Chinese buyer checks in at iProsperity's Novotel, Century City
The Century City Walk Shopping Centre and the adjoining 200-room Novotel hotel. Photo: Supplied

Chinese buyer checks in at iProsperity's Novotel, Century City

Asian investment firm iProsperity has found a Chinese-backed buyer for two linked properties in suburban Melbourne, the Century City Walk Shopping Centre and the adjoining 200-room Novotel Melbourne hotel, in a $150 million deal.

Title documents show the buyer, Chaolong Developments, to have links through a director to a Chinese provincial developer, Runjiang Investment Group, a Shijiazhuang-based developer from Hebei province in China’s north.

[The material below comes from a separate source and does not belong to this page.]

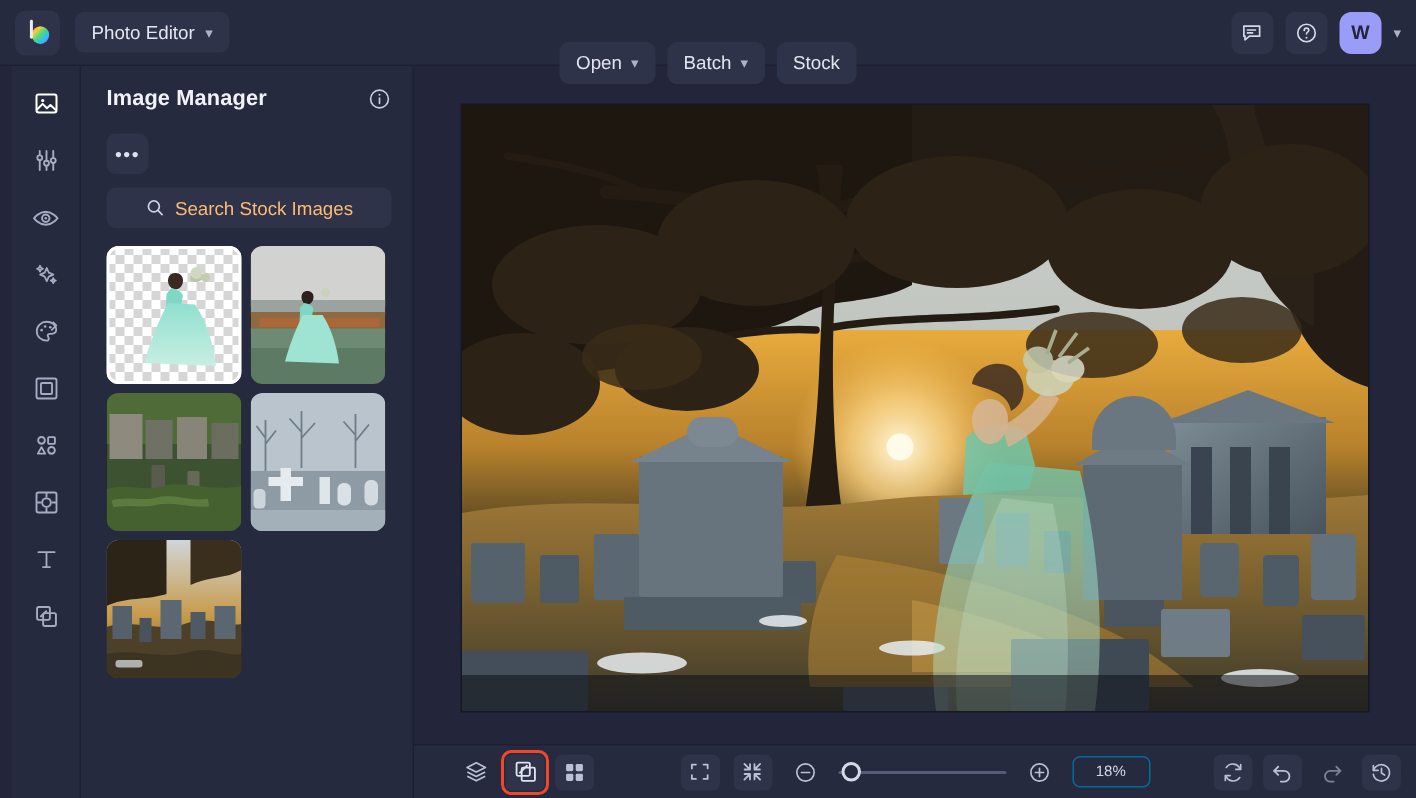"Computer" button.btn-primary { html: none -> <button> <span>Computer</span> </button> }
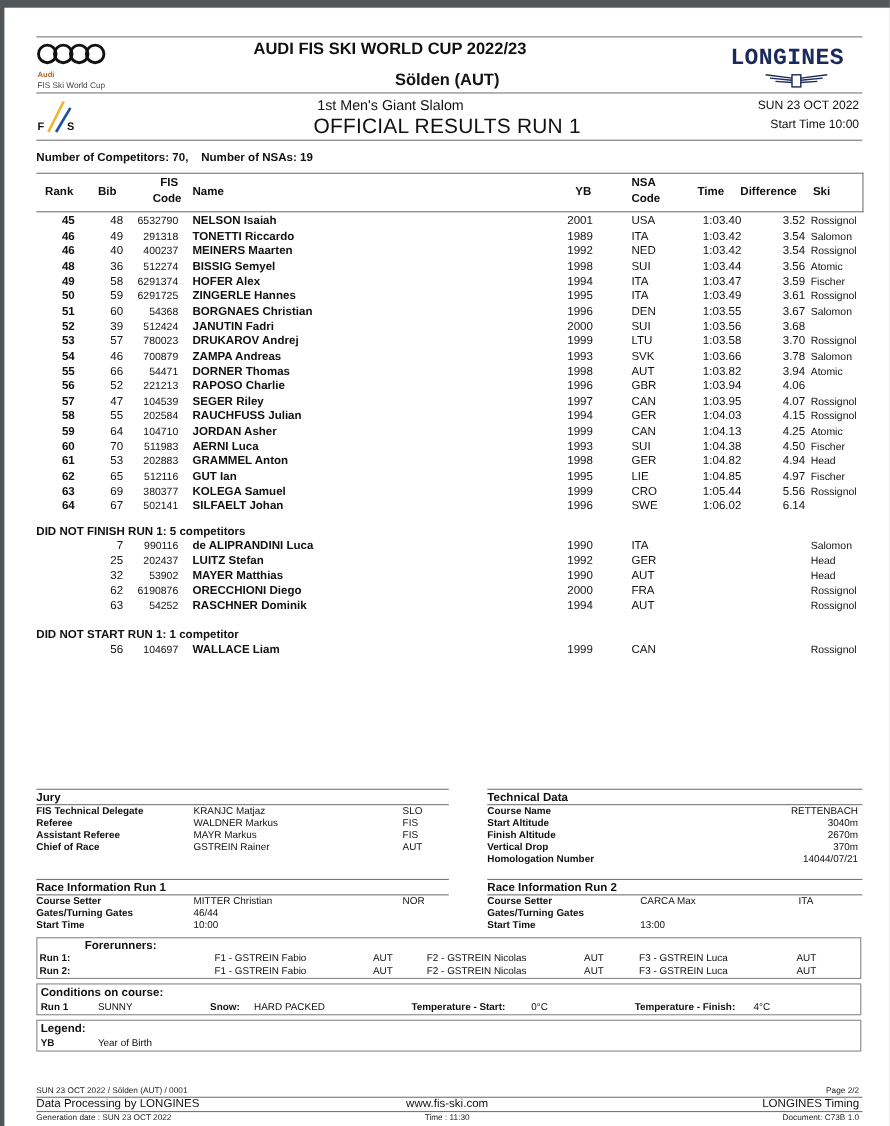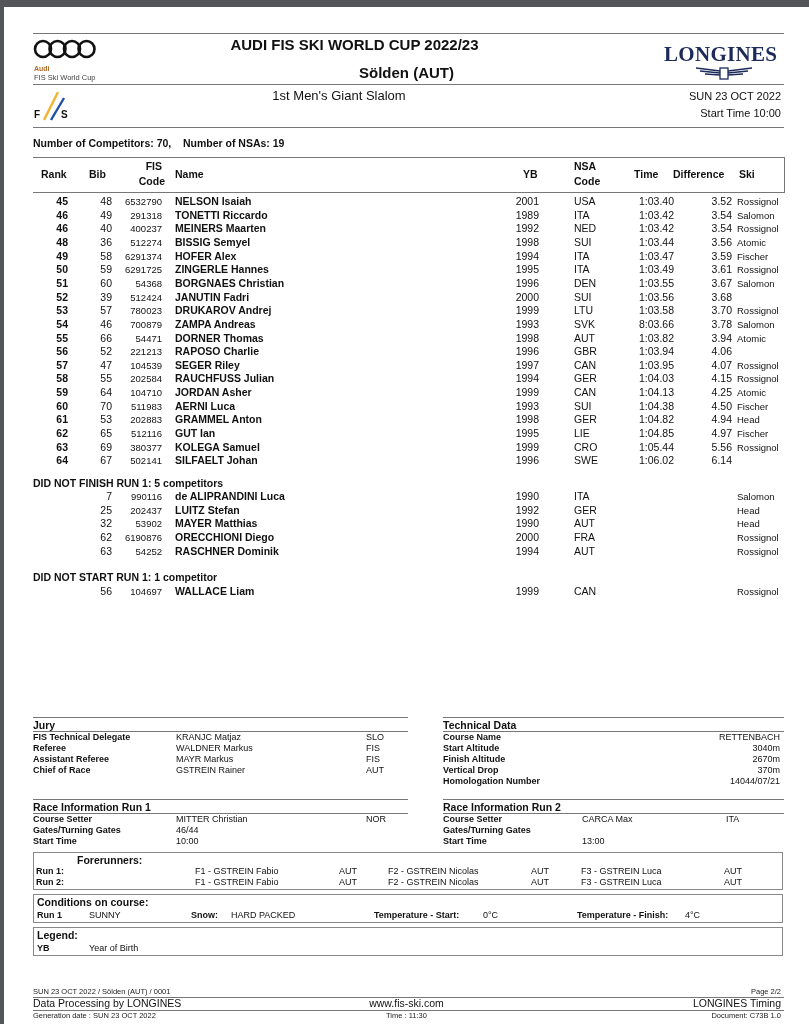"LONGINES" .longines { font-family: Liberation Serif, serif -> Liberation Mono, monospace }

The latest deal involves the acquisition of a joined mall and hotel in Glen Waverley, a landmark asset in Melbourne’s south-east, which iProsperity put on the market in April.

Led by Michael Gu and one of the busier players in the market, iProsperity invests on behalf of ultra-high-net-worth Asian investors.

The platform’s divestment decision comes less than two years after buying the retail mall on Springvale Road for $45 million.

The mall purchase had followed soon after iProsperity’s acquisition of the hotel next door, a deal struck at the auspicious price of $73,666,666.66 from a syndicate of Sydney property players which included financier Phil Green.

Mr Gu’s platform appointed CBRE’s Mark Wizel, Lewis Tong and Josh Rutman, and Savills’ Michael Simpson and Vasso Zographou to broker the assets.

Mr Wizel declined to comment specifically on the transaction but noted there had been strong interest in the property, especially from Asian-based buyers, indicating the depth of appetite still in the market.

The acquisition by the Chinese ownership vehicle, Chaolong Developments, follows Runjiang Investment Group’s debut in the local market, buying a prominent St Kilda Road tower in a record $163 million deal.

Runjiang is now the sole owner of 509 St Kilda Road through nomination from the initial buyer, private investor Michael Xie.

Back in China, Runjiang boasts an impressive portfolio of development projects in northern China since it was founded in 2012.

Together, the Novotel Melbourne hotel and the Century City Walk Shopping Centre occupy a a 10,308-square-metre site. Century Walk has a net passing income of $2.9 million a year from tenants including Village Cinema, Strike Bowling, and the Pancake Parlour. The Accor-operated Novotel, has a current annual income of $5.1 million.